Refund theft, also known as refund fraud, refund scam or whitehouse scam, is a crime which involves returning goods ineligible for refund to a retailer in exchange for money or other goods. The goods returned may have been acquired illegally, or they may be discarded damaged goods.  Other schemes involve sealing weights or other simulated merchandise in the original product packaging, or switching labels on items to purchase them at a lower price and then returning them for their original value.

Combating refund theft

While a popular scam in the past, refund theft has become much harder to accomplish due to digitalization.

Frequent returns
Many stores automatically flag a customer who returns over a certain number of items within a set amount of time.
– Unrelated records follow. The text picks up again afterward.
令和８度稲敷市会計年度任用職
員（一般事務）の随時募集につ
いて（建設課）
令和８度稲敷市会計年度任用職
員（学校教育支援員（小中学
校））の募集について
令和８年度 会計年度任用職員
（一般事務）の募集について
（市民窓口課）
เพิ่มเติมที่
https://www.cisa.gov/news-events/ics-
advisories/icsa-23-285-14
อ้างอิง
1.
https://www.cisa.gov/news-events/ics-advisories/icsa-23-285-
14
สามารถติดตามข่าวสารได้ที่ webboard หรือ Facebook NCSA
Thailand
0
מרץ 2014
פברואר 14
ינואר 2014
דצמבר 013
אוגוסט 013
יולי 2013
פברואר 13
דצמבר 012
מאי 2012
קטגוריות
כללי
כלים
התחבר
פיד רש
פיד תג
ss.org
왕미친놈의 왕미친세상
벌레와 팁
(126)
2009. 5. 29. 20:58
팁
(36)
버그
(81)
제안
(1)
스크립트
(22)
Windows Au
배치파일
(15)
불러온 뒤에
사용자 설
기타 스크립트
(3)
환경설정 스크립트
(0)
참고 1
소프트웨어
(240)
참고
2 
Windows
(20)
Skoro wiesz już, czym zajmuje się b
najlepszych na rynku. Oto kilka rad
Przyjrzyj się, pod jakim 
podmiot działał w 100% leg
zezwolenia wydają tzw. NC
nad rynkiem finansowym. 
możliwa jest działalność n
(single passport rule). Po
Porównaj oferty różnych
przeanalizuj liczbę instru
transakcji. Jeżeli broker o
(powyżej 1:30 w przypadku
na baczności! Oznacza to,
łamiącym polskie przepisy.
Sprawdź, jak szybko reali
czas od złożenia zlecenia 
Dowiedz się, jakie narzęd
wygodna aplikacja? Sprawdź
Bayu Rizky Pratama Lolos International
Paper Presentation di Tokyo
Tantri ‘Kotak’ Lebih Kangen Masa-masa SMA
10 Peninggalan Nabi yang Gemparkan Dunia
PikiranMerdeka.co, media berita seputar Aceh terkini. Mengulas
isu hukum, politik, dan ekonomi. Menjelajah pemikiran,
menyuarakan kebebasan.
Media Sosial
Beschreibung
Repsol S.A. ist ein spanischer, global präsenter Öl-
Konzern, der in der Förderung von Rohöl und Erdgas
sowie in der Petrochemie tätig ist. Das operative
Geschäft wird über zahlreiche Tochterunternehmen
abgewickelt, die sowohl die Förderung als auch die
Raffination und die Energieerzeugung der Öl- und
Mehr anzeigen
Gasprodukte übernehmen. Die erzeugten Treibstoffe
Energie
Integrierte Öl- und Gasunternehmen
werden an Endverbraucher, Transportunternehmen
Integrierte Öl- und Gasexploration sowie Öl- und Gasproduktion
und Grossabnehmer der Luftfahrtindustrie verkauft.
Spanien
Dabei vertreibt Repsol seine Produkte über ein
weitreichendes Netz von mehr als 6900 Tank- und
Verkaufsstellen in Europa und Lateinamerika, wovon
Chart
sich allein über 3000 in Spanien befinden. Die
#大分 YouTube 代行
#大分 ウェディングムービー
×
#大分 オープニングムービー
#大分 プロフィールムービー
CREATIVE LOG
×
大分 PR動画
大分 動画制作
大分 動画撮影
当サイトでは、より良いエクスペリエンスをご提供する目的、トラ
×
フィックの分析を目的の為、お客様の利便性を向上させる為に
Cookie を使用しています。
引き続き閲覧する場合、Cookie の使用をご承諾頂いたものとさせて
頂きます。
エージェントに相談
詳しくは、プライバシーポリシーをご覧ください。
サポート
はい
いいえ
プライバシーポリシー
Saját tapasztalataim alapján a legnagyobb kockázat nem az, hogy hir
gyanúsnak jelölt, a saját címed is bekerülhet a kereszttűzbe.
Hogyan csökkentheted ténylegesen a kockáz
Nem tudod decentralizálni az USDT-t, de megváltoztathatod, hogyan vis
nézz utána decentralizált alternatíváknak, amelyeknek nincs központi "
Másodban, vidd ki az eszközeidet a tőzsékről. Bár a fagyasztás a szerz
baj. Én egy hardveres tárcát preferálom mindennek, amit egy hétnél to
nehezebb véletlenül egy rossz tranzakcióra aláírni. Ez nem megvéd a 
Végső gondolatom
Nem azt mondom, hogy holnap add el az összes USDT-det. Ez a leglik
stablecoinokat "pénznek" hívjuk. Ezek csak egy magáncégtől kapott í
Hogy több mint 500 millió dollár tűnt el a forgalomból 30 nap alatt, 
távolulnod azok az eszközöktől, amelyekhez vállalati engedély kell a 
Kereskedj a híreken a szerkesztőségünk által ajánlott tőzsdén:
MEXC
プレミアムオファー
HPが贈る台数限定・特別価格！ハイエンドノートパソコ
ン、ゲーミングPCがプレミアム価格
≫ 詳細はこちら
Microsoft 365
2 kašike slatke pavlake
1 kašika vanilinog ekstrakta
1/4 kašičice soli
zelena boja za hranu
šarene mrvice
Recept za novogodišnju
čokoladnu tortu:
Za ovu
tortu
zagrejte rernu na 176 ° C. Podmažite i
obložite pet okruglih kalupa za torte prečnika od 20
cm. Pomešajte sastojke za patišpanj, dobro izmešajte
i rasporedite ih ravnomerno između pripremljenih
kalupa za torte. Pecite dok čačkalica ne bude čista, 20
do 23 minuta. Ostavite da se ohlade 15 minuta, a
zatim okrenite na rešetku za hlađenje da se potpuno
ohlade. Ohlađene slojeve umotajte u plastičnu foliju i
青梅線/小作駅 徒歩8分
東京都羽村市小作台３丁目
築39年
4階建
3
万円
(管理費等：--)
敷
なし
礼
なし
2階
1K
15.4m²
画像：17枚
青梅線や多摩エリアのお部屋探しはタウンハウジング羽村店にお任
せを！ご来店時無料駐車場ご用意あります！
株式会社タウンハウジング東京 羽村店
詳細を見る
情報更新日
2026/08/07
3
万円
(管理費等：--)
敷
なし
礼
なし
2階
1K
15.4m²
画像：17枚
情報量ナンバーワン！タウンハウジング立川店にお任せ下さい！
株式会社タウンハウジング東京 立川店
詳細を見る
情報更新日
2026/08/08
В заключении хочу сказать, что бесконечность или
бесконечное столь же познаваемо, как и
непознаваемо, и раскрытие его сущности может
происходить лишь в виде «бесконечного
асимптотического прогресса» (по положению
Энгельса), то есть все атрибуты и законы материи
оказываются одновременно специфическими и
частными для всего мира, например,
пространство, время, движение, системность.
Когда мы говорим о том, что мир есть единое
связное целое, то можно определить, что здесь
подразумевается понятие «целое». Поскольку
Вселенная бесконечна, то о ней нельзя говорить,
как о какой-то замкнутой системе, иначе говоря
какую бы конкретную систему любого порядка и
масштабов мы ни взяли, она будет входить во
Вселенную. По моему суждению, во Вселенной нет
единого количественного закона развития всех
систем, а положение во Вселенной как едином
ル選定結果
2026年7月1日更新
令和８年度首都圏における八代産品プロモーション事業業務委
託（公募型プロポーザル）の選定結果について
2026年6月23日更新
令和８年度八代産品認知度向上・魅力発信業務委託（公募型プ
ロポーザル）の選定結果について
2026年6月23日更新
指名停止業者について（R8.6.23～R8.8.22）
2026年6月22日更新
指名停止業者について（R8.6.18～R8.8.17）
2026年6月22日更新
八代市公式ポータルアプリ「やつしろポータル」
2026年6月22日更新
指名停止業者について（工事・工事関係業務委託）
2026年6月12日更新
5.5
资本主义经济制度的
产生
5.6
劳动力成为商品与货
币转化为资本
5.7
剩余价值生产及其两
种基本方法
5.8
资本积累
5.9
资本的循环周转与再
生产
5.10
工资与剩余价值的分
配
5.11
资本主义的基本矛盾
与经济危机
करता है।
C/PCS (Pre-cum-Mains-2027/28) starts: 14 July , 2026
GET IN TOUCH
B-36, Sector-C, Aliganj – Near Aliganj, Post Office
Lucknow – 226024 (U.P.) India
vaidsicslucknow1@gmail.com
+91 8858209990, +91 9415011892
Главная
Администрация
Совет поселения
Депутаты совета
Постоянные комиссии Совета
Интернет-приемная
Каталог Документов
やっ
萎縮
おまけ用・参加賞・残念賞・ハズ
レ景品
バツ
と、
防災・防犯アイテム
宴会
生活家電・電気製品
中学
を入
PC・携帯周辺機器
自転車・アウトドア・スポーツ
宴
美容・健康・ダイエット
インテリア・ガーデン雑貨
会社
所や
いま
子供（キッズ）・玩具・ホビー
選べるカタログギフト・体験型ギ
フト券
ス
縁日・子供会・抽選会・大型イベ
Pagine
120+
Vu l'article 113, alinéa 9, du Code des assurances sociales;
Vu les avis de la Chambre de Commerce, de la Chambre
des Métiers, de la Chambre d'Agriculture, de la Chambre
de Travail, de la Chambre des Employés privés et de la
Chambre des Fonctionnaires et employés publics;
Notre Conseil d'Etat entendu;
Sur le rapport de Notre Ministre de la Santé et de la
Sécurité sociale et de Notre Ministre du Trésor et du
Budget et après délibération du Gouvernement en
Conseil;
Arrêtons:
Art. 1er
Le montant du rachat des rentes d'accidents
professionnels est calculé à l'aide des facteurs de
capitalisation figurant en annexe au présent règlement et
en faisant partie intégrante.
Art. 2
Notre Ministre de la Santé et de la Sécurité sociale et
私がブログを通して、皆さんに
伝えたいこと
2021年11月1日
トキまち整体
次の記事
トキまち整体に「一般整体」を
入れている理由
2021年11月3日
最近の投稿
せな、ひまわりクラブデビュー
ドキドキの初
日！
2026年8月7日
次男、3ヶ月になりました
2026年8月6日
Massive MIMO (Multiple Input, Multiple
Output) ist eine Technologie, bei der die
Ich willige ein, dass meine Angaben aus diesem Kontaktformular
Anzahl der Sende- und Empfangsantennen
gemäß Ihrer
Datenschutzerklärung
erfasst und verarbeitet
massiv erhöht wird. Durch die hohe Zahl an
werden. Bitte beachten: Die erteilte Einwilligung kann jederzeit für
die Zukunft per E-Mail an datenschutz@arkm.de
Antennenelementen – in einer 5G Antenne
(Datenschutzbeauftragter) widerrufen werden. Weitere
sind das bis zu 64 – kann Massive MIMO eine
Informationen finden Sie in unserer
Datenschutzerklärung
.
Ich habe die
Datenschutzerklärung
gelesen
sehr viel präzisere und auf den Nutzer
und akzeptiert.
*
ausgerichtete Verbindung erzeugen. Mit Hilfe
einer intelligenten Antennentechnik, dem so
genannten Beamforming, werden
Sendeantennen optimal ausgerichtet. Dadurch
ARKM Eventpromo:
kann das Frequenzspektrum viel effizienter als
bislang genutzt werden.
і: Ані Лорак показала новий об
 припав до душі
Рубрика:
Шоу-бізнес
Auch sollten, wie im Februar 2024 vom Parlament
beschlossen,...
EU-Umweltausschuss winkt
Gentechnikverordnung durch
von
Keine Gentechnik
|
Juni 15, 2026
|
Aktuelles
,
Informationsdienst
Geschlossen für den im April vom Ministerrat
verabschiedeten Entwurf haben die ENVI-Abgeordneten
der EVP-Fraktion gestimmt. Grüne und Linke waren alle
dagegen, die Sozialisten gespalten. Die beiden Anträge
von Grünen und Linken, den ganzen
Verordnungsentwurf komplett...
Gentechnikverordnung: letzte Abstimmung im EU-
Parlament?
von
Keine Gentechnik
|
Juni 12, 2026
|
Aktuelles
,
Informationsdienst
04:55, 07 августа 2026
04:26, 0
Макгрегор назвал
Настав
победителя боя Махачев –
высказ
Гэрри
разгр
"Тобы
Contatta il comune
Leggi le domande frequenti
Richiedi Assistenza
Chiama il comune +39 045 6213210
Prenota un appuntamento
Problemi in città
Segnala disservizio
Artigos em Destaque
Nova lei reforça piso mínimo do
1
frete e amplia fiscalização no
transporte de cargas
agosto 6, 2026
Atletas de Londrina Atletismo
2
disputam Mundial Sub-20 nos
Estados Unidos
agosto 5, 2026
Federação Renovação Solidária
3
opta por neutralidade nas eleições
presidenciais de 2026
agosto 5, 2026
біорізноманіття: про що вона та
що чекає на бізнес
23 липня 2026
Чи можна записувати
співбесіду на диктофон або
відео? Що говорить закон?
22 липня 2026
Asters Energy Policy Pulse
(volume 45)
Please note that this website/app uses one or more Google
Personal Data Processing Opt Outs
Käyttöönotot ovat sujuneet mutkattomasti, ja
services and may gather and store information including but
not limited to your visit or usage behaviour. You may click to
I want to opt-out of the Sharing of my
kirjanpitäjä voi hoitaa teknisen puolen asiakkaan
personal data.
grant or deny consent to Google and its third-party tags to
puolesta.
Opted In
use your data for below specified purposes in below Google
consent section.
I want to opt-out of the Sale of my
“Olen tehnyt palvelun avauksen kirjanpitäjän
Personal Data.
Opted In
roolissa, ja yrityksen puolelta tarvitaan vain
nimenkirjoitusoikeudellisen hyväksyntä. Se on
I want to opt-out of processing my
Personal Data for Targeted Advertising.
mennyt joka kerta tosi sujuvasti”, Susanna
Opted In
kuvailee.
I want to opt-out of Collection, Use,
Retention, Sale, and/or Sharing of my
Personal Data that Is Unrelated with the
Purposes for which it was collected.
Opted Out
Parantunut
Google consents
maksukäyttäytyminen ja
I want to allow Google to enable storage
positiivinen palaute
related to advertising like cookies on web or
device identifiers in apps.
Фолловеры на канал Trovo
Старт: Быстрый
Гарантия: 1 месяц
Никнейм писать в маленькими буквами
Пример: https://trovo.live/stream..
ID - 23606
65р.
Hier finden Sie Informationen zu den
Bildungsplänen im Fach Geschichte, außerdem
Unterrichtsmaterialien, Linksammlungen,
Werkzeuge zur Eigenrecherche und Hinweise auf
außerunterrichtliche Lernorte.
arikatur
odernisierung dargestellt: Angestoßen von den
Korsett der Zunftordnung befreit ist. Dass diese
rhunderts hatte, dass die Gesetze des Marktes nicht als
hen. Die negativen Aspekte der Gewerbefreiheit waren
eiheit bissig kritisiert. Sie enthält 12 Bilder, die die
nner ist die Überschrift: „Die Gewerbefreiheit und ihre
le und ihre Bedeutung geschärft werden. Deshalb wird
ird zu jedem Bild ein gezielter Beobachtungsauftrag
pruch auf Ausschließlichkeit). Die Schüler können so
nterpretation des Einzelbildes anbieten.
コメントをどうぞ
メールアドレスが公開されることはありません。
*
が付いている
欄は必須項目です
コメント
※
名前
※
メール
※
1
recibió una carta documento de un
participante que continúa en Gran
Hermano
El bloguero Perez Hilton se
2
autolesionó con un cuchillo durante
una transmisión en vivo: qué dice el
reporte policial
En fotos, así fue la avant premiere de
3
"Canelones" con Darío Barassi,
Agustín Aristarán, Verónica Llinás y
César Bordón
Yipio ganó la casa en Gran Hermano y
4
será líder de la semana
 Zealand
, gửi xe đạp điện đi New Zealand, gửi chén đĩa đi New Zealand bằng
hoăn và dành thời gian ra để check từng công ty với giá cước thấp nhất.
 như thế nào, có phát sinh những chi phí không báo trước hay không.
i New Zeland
Footage of the flagged customer is reviewed by the Loss Prevention department, who will memorize the person's appearance and check to see if any thefts have been captured on video.

Section limit
In order to combat theft, in instances where store credit is given without a receipt, the credit can be "section limited". For example, if someone returns children's clothing without a receipt, they will be given a credit valid only for children's clothing.

Serial number
Some stores apply unique serial numbers to their items, embedded into the bar code or hidden elsewhere. If a serial number on an item to be returned does not match the serial number on the receipt, the store can refuse the refund. This technique is often applied to DVDs and video games, not only to prevent piracy but to prevent customers from simply obtaining a refund using a receipt and a similar item picked up in the store.